東日本大震災の津波で多くの児童が犠牲になり、裁判に踏み切った宮城県・大川小学校の遺族を追った映画の上映会が12月7日に岩手県盛岡市で開かれました。
原告の弁護士も登壇し映画に託した思いなどを語りました。

この自主上映会は盛岡市在住の千葉道子さんが2024年1月に宮城県の大川小学校を訪ねたのをきっかけに、防災意識を高める機会にしてもらいたいと企画しました。

ドキュメンタリー映画『生きる』の舞台・大川小学校では震災の津波で児童ら84人が犠牲となりました。

映画の中には『子どもたちは校庭に45分間待機させられたと』と証言の映像もあります。

我が子はなぜ避難できなかったのか…。
真実を知りたいと遺族が裁判に踏み切り学校や教育委員会の防災の不備を認める判決を勝ち取るまでの約10年が記録されています。

上映後には遺族側の代理人を務めた吉岡和弘弁護士と震災直後から大川小を取材している岩手めんこいテレビ・佐々木雄祐記者のトークイベントが開かれました。

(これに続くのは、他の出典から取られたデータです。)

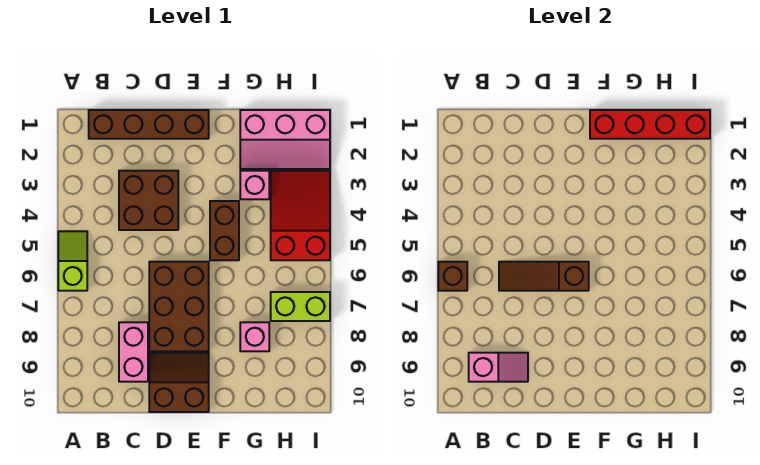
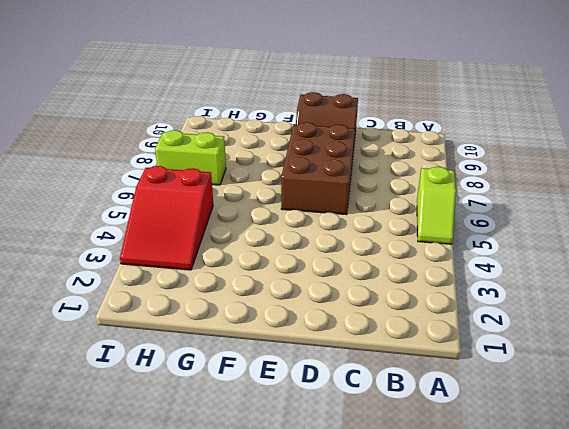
none -> brown 1x4 brick [89,110,209,139]
none -> brown 2x2 brick [119,171,178,230]
none -> pink 1x2 brick [119,322,148,382]

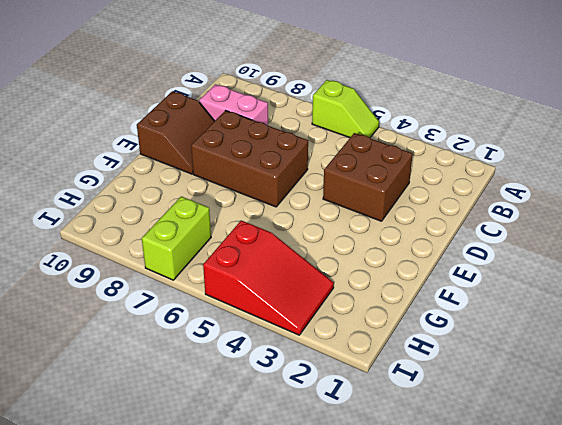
none -> brown 1x4 brick [89,110,209,139]
none -> brown 1x2 brick [210,201,239,260]
none -> pink 2x3 slope [240,110,330,169]

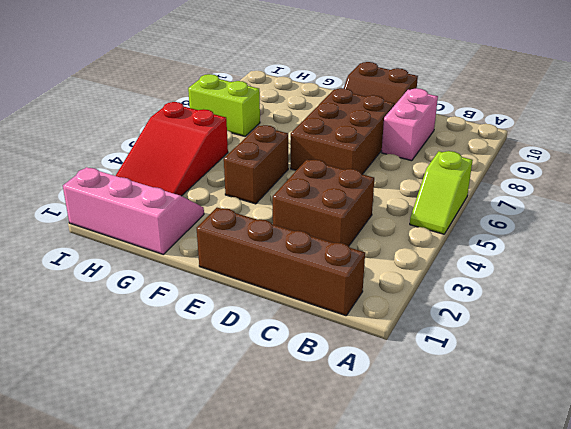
none -> pink 1x1 brick [240,171,269,199]
none -> pink 1x1 brick [240,322,269,351]
none -> brown 1x1 brick [438,262,467,291]

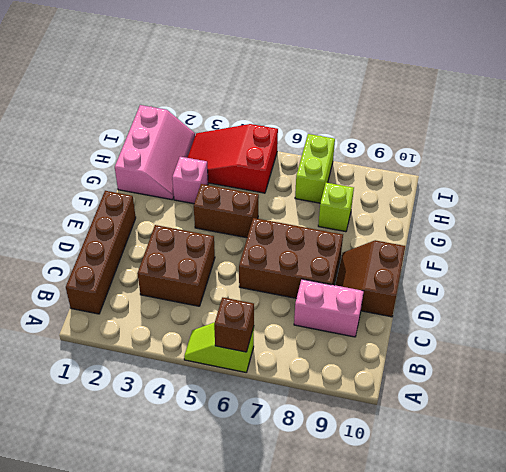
lime 1x1 brick [318,183,354,232] -> pink 1x1 brick [240,322,269,351]
none -> pink 1x2 slope [469,353,528,382]
none -> brown 1x3 slope [499,262,589,291]
none -> red 1x4 brick [590,110,710,139]

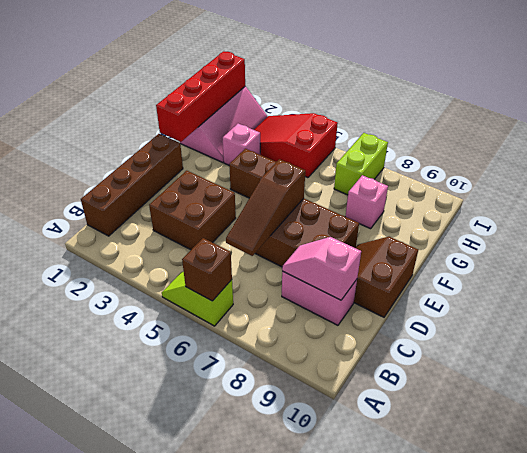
pink 1x2 slope [282,237,361,300] -> pink 1x2 slope turned to [469,353,528,382]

吉岡弁護士は映画製作の企画者でもあり、裁判から今に至るまでの遺族への思いを語りました。

遺族原告団 吉岡和弘弁護士
「遺族にとっては、勝てば勝つほど、娘・息子は死ななくてよかったんだと裁判所が念を押していくという、ある意味非常に残酷な話。忘れてほしくないという遺族の気持ちを考えたときに映画を作れないかなと」

また佐々木記者は取材の中で感じた思いを語りました。

震災直後から大川小を取材 岩手めんこいテレビ 佐々木雄祐記者
「(遺族が)『子どもは亡くなったけど自宅はあるからまだいい方なんだ』と、厳しい経験をされている遺族でも他の人よりまだいいと言わせてしまう状況がやるせないないと思った」

訪れた人たちは遺族の葛藤に思いを馳せていました。

二戸市から来た人
「大きな出来事だったと改めて胸にしみた」

盛岡市から来た人
「『学校が子どもたちの命の最後の場になってはならない』というのはその通り。一生懸命訴え続けてきた保護者の皆さんに本当に頭が下がりました」

この映画は2023年2月の公開以来、全国で3万人以上が鑑賞しているということです。